Moreover, under the rules Bush is blocking, stem-cell research would not actually take the life of a single embryo Researchers would use embryos that are being discarded
anyway.

To anyone who actually believes that new embryos are just as human as you or me, this last point is like saying, "Well, the Holocaust is going on anyway, so we might as well turn a few dead Jews into lampshades." Accommodating to evil is evil. But if this is your line, you had better really, really believe that discarding embryos is just like gassing Jews. That's because if you get your way, then real, fully formed people will suffer and die for your abstract point of principle. In fact, real people will suffer and die as a result of any compromise that partly accommodates your abstract principle. For that matter, real people will suffer and die because of the months every breakthrough has been delayed while Bush looks for a compromise. And because of Clinton's compromise. And because of all the years federal stem-cell research was banned before that.

Even if the recently discovered adult stem cells turn out to be almost as good as embryonic ones, which many politicians are hoping will spare them a tough decision, that "almost" will lead to unnecessary suffering and death if adult cells become an excuse to restrict embryonic ones. So, if that's what you thinkjustice for embryos requires, you had better be sure you're right.
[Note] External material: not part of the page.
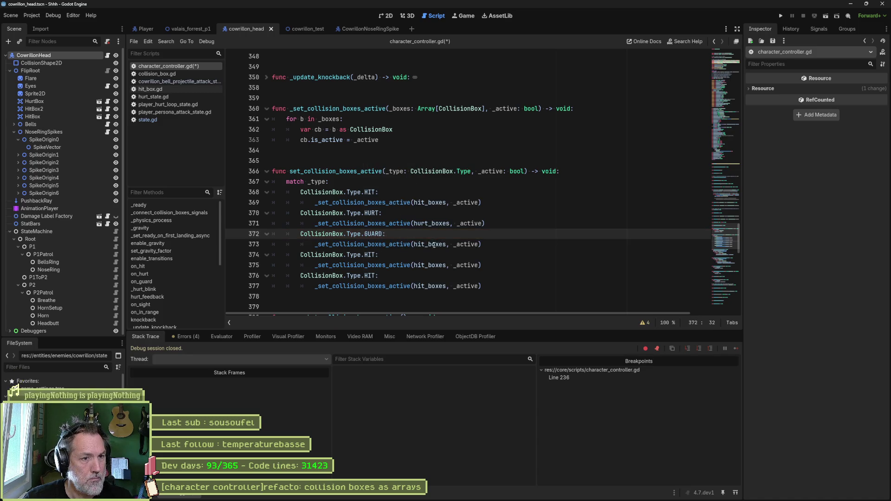
pyautogui.doubleClick(419, 244)
pyautogui.write('guard')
Are we really going to start basing social policy on the assumption that a few embryonic cells equal a human being? If so, restricting research on discarded embryos is an odd place to start. Why not restrict fertility clinics, which routinely produce more embryos than they need and destroy the surplus? To pursue the gruesome Holocaust analogy, it's like outlawing the lampshades while ignoring the gas chambers. And yet President Bush is not searching for compromise on the issue of fertility clinics because there is no such issue. The Roman Catholic Church and others are publicly opposed to high-tech fertilization techniques, but they are not beating the drum about it.
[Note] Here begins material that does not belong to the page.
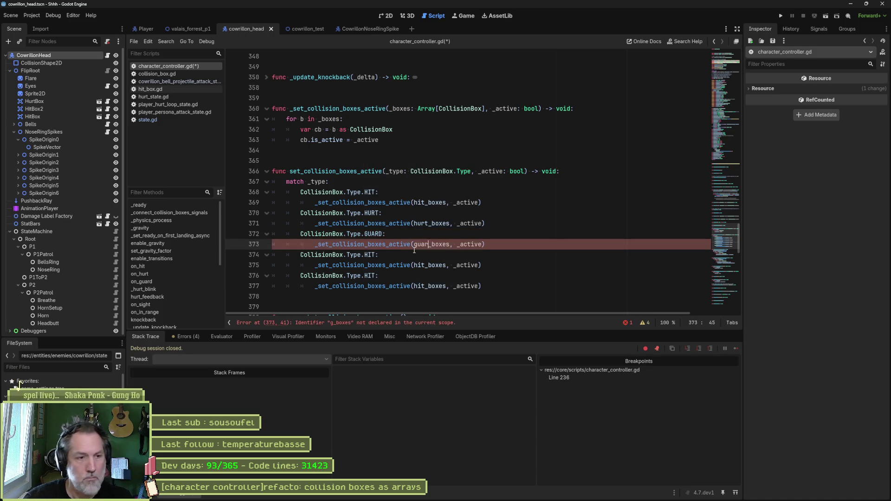
# Set the last two cases to SIGHT with sight_boxes and IN_RANGE with in_range_boxes, then save
pyautogui.doubleClick(370, 255)
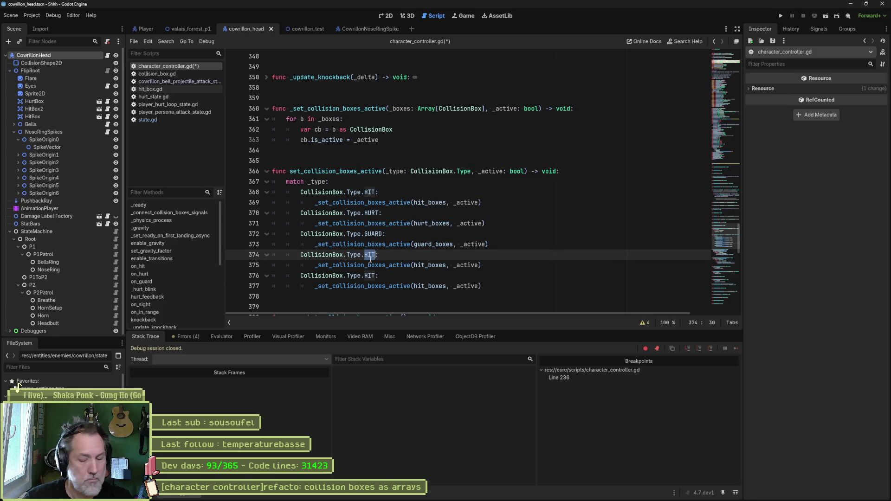
pyautogui.write('SIGHT')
And fertility clinics are not the only place where embryos are routinely destroyed in the course of making a baby. Every year, in the U.S. alone, nature (or God) kills hundreds of thousands of embryos so young that the bearer didn't even know she was pregnant. About 15% of pregnancies end in miscarriage, most of them in the embryo stage. Although there is research going on to reduce miscarriages for the sake of would-be mothers, there is no big crusade to save the lives of these lost embryos. Why not?
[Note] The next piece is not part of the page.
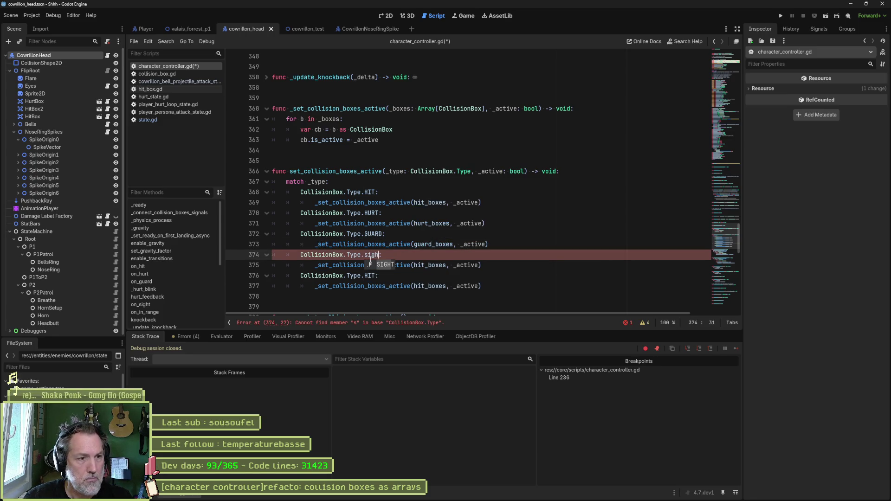
pyautogui.click(422, 265)
pyautogui.press('BackSpace')
pyautogui.press('BackSpace')
pyautogui.press('BackSpace')
pyautogui.write('sight')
Contrast this widespread tolerance, if not acceptance, of the mass slaughter of embryos, even among right-to-lifers, with the huge fuss that antiabortion forces have stirred up over the relatively rare practice they insist on calling partial-birth abortions. This campaign emphasizes how recognizably human end-of-term fetuses are. The explicit or implicit argument is that these physical human qualities are at least part of what makes late-term abortions as morally objectionable as killing a postbirth human being. Either this argument is utterly disingenuous or the corollary must be that destruction of a newly conceived embryo is morally less objectionable.

If stem-cell research is banned or limited on the principle that just-conceived embryos have rights just like the rest of us, that will be a principle applied almost nowhere else. It's a principle that few people actually believe in and one that almost nobody--not even sincere right-to-lifers--really lives by.